In order to allow the filtration of difficult samples, the design incorporates a glass fiber prefilter. Although these devices are easy to use they are even more limited by the sample size (i.e. only 12 ml maximum) and are subject to the clogging of the final membrane.
U.S. Pat. No. 5,238,003 discloses a manually operable blood drawing syringe having a barrel with a hollow cylindrical bore with an open rear end and a reduced diameter front end for the attachment of a needle. A pushrod is disposed for slidable movement within the barrel and a disc-shaped plunger or piston is attached to the forward end of the pushrod. A filter which will pass air but is impervious to fluids is disposed between forward and rear perforated plates of the plunger and a sealing flange is disposed around the periphery of the plunger and dimensioned to fit slidingly within the cylindrical bore of the barrel. A flapper seal which is impervious to both gas and fluids is located in abutting contact with the rear face of the plunger and allows air that has passed through the filter in the plunger to escape from an upstream volume into a downstream volume as the pushrod and the plunger move forward in the barrel.
EP-A-0294185 discloses a filtering device for fluids which is similar to the above described Autovial™ syringeless filters. It comprises a barrel with an open end sod a flow discharge end with a nipple that is in communication with the interior volume of the barrel. A plunger is slidable disposed in the barrel through the open end towards the discharge end. A filter is disposed adjacent the barrel inwardly of and adjacent to the discharge nipple. In operation the sample fluid to be filtered is poured into the volume of the barrel so as to be disposed above the filter. The plunger is then inserted into the open end of the barrel and pushed towards the flow discharge end. The sample will have been fully filtered and dispensed from the nipple when the plunger is fully depressed and the forward face of the plunger engages a bottom end of the barrel. This device suffers from the premature clogging of the membrane surface if samples with a larger particulate material load are to be processed.

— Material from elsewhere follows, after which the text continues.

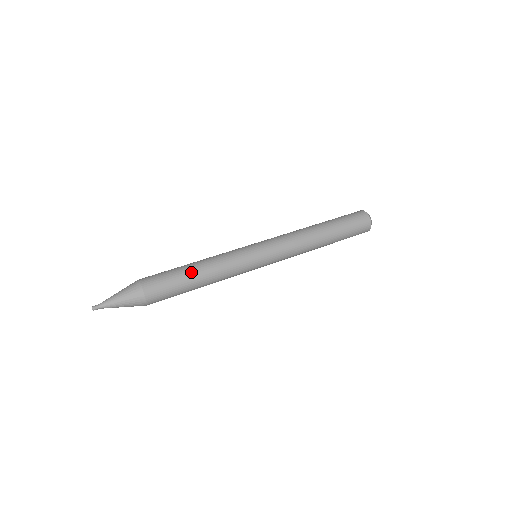
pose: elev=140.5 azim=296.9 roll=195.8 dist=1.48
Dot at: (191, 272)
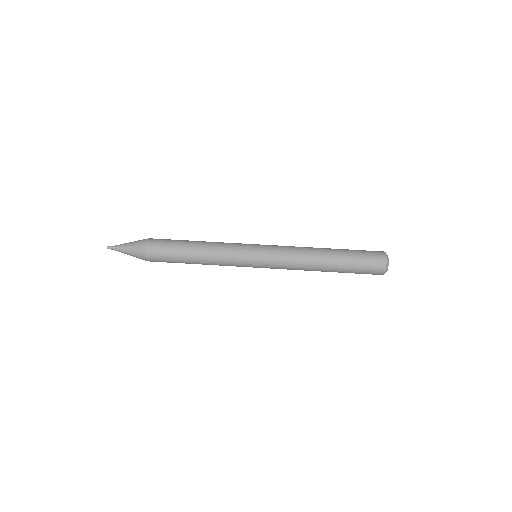
Dot at: (190, 242)
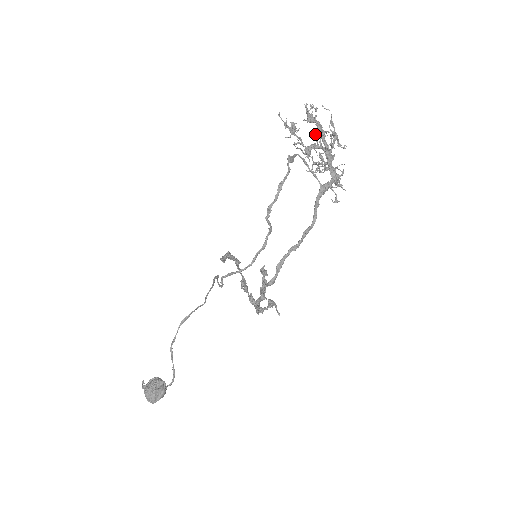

WO 97/15399 discloses a portable and disposable centrifugal cell separation device for biological fluids like blood. The device comprises a hollow centrifugal processing chamber rotatable about an axis of rotation and having a common axial inlet/outlet port for the fluid to be processed. The processing chamber contains a movable plunger which defines a separation space of variable size and a vacuum/pressure space and being movable to intake the selected quantity of a sample fluid into the separation space via the inlet/outlet port, and to express processed sedimented fluid components after centrifugation from the separation space via the inlet/outlet port. The plunger is moved towards the inlet/outlet port end of the processing chamber by pressurized air introduced into the vacuum/pressure space.